Was skeptical at first, but this makes a lot of sense. If you've ever done any significant amount of media encoding or transcoding, this should at least get a solid head nod.


To solve a similar problem FFMpeg uses fractions. So the unit of time is defined by two numbers, time_base.num and time_base.den.


Can you "invent" a definition?


Planck, Coulomb, Dirac, Fermi, Newton, Faraday, Avagadro, etc might think so.

https://en.wikipedia.org/wiki/Physical_constant#Table_of_phy...

Archimedes, Pythagoras and Euler might agree.

https://en.wikipedia.org/wiki/Mathematical_constant


Also, giving a name to a formula is "inventing a definition". If you're a programmer and you write a function, or assign the result of an operation to a variable, the act of naming that function or variable can be considered the same.


Those people didn't invent those definitions...


Bah. That's either wrong or overly pedantic, depending on the case.

At least Newton's lab of universal gravitation and Coulomb's law defined their eponymous constants directly.

In other cases the people doing the defining named them retrospectively after the originator of, or most significant contributor to, the concept that motivated the definition.

The point is that we ascribe enough invention to these definitions to commonly name them after the people who invented them.


... i don't follow, can you elaborate?


The units were names in honpur of those people, they (usually) didn't define them themselves.


Most freshman undergraduate mathematicians have had their fair share debating whether you "invent" or "discover" definitions and proofs. The general consensus is that you "discover" things that are very natural, and you "invent" things for which different mathematicians would have perhaps come up different ideas. But only one thing is shared between both sides of the debate: the distinction really doesn't matter and is definitely bikeshedding.


According to half the linguists, both might be right, just a figure of speech, while the other half would help them find the right word.


If you couldn't, vocabulary would be impossible.


All definitions were invented.
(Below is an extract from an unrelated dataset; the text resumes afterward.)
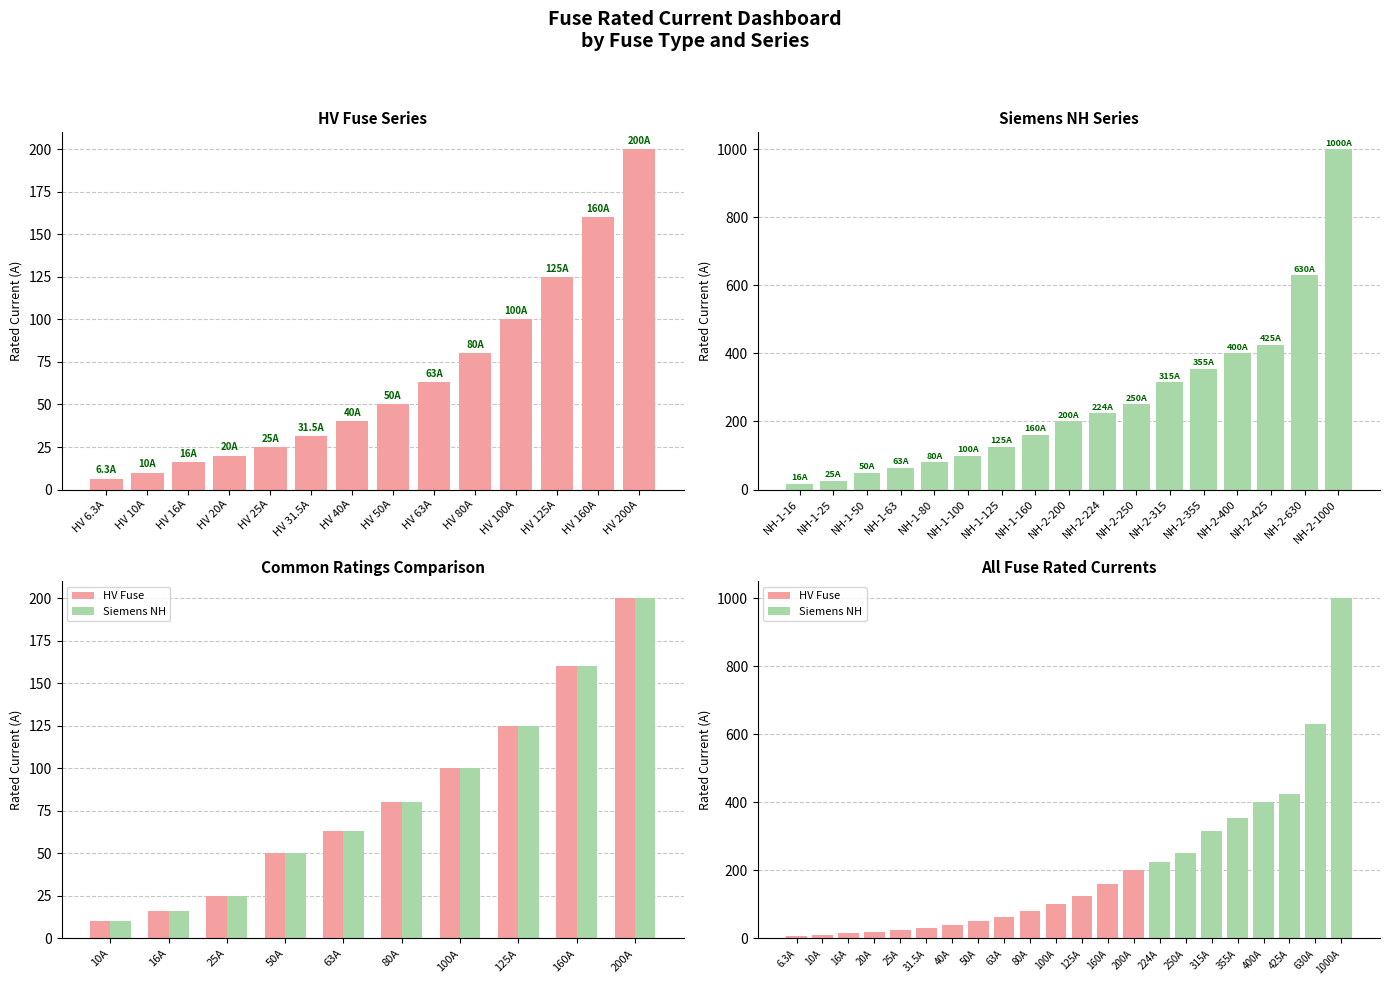

Reading right to left, extract all data points from this chart.

HV 200A=200.0	HV 160A=160.0	HV 125A=125.0	HV 100A=100.0	HV 80A=80.0	HV 63A=63.0	HV 50A=50.0	HV 40A=40.0	HV 31.5A=31.5	HV 25A=25.0	HV 20A=20.0	HV 16A=16.0	HV 10A=10.0	HV 6.3A=6.3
What alternatives are you suggesting exist?

It is fascinating to dig into definitions and conventions that we know, and to realize that much of what we think of as universal fact is actually an arbitrary choice of history, canonized by time.

It happens often in math that people decide on arbitrary definitions. One fun example is Donald Knuth was fond of defining 0^0 = 1, while some other mathematicians prefer to define 0^0 = 0.


Yes.


What else do you call the process of coming up with a definition for, say, a second or a metre?


Can you "invent" a lowest common denominator?


Not only that, you can apparently add a code of conduct to it :-)


You can if you want to try and plaster your name all over VR as a facet of soft lock-in and to arbitrarily insert yourself into every potential aspect of a fledgling industry.

Next they'll invent the 'Ocu-ternion', which is the same as a normal Quaternion but each scalar value is divided by a constant because...VR? Facebook? Who cares, the point is they own it.


> Who cares, the point is they own it.

The header file they provided is BSD licensed. You can use it freely, forever, for anything you want.


IIRC the BSD license doesn't say anything about trademarks or patents?

(EDIT: Obviously, this doesn't invalidate your conclusion, but your conclusion doesn't follow from the premise, at least.)


It does not. But did you hear anything about patent or trademark protection sought by Facebook for flicks? Does releasing a BSD licensed implementation suggest to you that they intend to protect flicks this way?

I don't love Facebook's products, but I struggle to see the downside in them publishing this idea.


And applies only to this particular implementation. Anyone should be free to implement the flick time unit in any other language, or re-implement the flick time unit in C++.


Which is fair, but I still have a problem with the sheer temerity of licensing a unit of measurement.


They licensed the right to use that header file. A concrete implementation of the idea, otherwise protected by copyright.


i mean this doesn't strike me as any worse than AU or eV or any other unit rescaled for convenience in some particular domain.

if they try to claim patent or trademark that's obviously a problem, but otherwise is this so terrible?